I recently read, and then re-read, the book "Meltdown" by Patrick Michaels.  If you know about the book, you have guessed my leanings on the subject of global warming, that is, there is no human induced warming of the globe.

I'm still digesting everything Mr. Michaels has written and putting it into an argument I can present cogently, but the points made in the book are very compelling to me as a novice commenter on world events.

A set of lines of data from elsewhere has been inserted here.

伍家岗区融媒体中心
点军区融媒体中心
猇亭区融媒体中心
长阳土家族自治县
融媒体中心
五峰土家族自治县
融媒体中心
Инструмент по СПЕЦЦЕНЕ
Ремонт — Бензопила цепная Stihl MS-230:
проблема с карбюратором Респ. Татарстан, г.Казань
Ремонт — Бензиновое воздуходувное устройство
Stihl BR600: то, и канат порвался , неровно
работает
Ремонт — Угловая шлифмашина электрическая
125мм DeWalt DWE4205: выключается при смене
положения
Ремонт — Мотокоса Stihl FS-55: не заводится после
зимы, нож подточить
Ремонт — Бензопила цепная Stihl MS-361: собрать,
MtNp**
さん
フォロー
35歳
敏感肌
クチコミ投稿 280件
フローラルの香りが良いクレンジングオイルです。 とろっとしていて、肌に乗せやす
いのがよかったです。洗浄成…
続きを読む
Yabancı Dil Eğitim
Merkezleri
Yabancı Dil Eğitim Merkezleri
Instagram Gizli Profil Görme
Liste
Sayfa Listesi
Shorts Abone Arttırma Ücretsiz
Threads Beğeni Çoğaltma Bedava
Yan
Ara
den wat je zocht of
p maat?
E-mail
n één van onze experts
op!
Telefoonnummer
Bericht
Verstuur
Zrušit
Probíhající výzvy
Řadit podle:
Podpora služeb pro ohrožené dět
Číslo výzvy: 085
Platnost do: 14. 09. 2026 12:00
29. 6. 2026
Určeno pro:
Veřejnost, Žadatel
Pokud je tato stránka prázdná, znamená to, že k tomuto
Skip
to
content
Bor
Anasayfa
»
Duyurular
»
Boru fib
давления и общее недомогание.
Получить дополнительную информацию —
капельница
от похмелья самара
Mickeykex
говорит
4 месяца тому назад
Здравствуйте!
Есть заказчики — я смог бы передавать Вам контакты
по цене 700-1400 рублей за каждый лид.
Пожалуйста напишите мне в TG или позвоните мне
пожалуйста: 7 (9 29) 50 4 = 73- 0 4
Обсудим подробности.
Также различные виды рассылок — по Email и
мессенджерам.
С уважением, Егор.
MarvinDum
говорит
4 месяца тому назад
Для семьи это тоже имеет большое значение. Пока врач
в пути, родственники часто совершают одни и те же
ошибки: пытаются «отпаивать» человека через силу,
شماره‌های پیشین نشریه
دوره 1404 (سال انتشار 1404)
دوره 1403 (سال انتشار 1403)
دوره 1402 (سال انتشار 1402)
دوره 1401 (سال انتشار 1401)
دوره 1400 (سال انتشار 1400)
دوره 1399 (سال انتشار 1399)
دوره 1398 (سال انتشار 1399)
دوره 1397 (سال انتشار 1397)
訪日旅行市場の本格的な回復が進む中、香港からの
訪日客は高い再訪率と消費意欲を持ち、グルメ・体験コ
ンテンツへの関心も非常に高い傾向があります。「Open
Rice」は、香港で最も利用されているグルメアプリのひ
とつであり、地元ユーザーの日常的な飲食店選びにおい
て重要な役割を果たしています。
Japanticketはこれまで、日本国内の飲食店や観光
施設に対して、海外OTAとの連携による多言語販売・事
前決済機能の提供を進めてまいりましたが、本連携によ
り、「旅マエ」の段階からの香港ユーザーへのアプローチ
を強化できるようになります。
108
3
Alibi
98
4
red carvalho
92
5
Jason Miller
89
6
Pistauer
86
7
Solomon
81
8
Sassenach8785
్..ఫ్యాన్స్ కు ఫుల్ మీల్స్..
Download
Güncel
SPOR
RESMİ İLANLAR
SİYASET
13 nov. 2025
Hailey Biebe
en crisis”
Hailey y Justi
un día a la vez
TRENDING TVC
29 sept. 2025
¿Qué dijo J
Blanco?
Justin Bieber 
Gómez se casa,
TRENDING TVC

A summary of what I learned:

1. Carbon dioxide, the most concentrated of greenhouse gases in the atmosphere, excepting water, comprise 0.038% of the atmosphere.  Water vapor and droplets comprise 90%.  Not much of a comparison.
2. Water and carbon dioxide have a very similar effect on global warming, and that effect is logarithmic, not linear or exponential.  In everyday terms, this means that the MORE greenhouse gas you have, the less the incremental warming effect.
3. So, water accounts for the VAST majority of global warming attributed to greenhouse gases.
4. The first 0.002% of carbon dioxide (remember there is 0.038% by volume in the atmosphere) accounted for the first 1.45 degrees C of temperature rise attributed to carbon dioxide.
5. The next 0.026% of carbon dioxide accounted for the next 1.45 degree C rise.  That gets us to 0.026% by volume in the atmosphere, and 2.9 degrees C rise.
6. And all this happened prior to 1940.
7. The next 0.01% carbon dioxide concentration increase, that contributed since 1940, accounted for 0.6 degrees C rise.  A total of 3.5 degrees C rise due to CO2.
8. To double that effect - to rise the global temperature by another 3.5 degrees C due solely to CO2 concentration increase - would require an atmospheric concentration of 9% CO2.  Which cannot happen, since we would be dead at 0.6% CO2.
9. Doubling the CO2 concentration from 0.038% to 0.076% would raise the temperature 0.006 degrees C... which could not even be measured with a thermometer.


Hmmm.


Now to go check all my numbers.  This all came from my weak memory.